A Hanukkah Surprise for Interfaith Mom
December 13, 2012
Susan Katz Miller is both an interfaith child and an interfaith parent. Her book on raising children with two religions, based on hundreds of survey responses and interviews, will be published by Beacon Press in 2013. You can find her interfaith essays at interfaithfamily.com and on NPR’s All Things Considered. She served as an expert on interfaith children at national conferences, and has chaired the Board of the Interfaith Families Project of Greater Washington DC, the interfaith group with the largest religious education program in the country. She is a former reporter forNewsweek and New Scientist magazines, and her work has also appeared in The New York Times, The Christian Science Monitor, Discover, Science, and many other publications.
This post originally appeared at her blog, On Being Both.
After almost two decades of raising interfaith children with two religions, I realize I am about to be laid off from my parenting job. I must content myself with the idea that my husband and I have done all we could to educate our kids in both family religions: Judaism and Christianity. The controversial pathway we chose long ago has served us well. Now, it will be up to these new young interfaith adults we produced to decide whether or not to continue to tell their own stories. And I will be stuck chronicling the experience of interfaith empty-nesters.
So, Hanukkah feels strange and slightly melancholy this year, with our firstborn away at college.
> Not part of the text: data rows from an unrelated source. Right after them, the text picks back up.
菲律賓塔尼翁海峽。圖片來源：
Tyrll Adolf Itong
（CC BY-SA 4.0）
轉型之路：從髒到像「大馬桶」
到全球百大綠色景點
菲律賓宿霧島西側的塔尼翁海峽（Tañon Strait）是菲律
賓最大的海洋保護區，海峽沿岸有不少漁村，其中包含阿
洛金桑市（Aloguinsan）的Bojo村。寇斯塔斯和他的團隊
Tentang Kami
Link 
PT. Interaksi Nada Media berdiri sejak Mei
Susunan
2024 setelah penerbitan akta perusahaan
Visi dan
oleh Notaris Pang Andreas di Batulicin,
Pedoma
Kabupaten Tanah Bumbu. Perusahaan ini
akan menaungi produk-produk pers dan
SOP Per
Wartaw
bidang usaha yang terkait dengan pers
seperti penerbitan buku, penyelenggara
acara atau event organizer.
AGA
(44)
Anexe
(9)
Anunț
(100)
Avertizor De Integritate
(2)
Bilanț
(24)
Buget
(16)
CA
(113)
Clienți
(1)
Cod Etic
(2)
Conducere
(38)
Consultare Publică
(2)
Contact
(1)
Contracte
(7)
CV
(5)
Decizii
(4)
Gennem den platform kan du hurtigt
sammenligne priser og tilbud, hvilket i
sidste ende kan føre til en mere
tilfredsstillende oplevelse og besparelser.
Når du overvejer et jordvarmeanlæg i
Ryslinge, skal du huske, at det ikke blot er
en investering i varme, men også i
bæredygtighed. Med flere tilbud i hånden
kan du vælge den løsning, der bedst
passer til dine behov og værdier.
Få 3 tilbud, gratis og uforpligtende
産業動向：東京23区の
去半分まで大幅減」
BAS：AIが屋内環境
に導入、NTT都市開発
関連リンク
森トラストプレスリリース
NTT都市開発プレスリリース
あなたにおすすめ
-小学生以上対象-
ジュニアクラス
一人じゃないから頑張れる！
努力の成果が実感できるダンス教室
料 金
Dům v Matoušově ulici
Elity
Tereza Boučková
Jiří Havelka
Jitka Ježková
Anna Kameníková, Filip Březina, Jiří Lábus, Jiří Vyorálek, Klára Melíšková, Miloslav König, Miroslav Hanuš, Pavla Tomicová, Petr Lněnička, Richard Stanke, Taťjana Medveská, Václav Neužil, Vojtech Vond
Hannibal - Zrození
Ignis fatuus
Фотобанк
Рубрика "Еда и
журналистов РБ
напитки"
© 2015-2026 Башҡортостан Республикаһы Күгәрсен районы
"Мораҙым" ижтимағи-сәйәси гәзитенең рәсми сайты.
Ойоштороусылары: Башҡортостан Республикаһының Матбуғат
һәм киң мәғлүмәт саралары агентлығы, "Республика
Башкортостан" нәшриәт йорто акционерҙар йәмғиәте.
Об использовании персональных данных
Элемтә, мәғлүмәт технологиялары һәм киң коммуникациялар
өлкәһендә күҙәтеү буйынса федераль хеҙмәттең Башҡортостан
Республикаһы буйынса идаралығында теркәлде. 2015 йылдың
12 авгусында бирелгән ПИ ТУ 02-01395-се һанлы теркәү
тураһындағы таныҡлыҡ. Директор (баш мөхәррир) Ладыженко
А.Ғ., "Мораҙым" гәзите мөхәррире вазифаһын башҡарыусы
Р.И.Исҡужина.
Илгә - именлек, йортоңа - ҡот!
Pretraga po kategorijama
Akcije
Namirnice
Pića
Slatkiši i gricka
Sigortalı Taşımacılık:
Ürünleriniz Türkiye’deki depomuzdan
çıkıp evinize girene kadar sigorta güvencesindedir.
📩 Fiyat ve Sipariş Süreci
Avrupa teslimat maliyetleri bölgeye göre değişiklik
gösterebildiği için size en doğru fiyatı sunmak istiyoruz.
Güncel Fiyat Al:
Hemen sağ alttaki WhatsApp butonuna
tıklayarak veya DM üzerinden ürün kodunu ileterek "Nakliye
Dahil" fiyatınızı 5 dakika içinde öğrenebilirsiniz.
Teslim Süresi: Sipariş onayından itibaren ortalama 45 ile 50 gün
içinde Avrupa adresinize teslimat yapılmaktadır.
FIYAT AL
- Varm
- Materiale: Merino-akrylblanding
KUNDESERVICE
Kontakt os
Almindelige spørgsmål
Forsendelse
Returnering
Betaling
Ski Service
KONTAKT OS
With only one teenager left at home, I declared the official end to kids hunting for little Hanukkah gifts hidden under sofa cushions and behind bookcases. My son was fine with this. Adults rarely give each other Hanukkah gifts in my extended family, and he is well on his way to becoming an adult. But as it turns out, I did not actually have the authority to make this abrupt and unilateral proclamation. Just because I represent the Jewish side in our interfaith family does not make me the boss of Hanukkah.
So after we lit candles and said blessings and sang “Rock of Ages” on the second night, my (Christian) husband surprised me by saying he had hidden little Hanukkah gifts for me and our son. I was touched, and irrationally excited: I hadn’t hunted for a present since I was a kid and my (Christian) mom instituted this Hanukkah tradition in our family.
My bemused son and I quickly located the little tissue paper packets–in a clay pot on the mantel, and on the windowsill behind the curtains. They turned out to be utterly fabulous, completely cheesy blinking LED Hanukkah pins–a menorah and a dreidel. I wore them both at a Hanukkah party the next night.
So my husband created a moment of role-reversal comedy (mom acting like a kid and receiving a goofy “kid” present). At the same time, he distracted us all from missing our college girl. And he paid sweet tribute to the interfaith family created when we got married 25 years ago, and to the tradition instituted by my pioneering interfaith parents, who are still happily married after more than 50 years. Such small gestures, combining tradition and innovation, respect and humor, bind interfaith families together.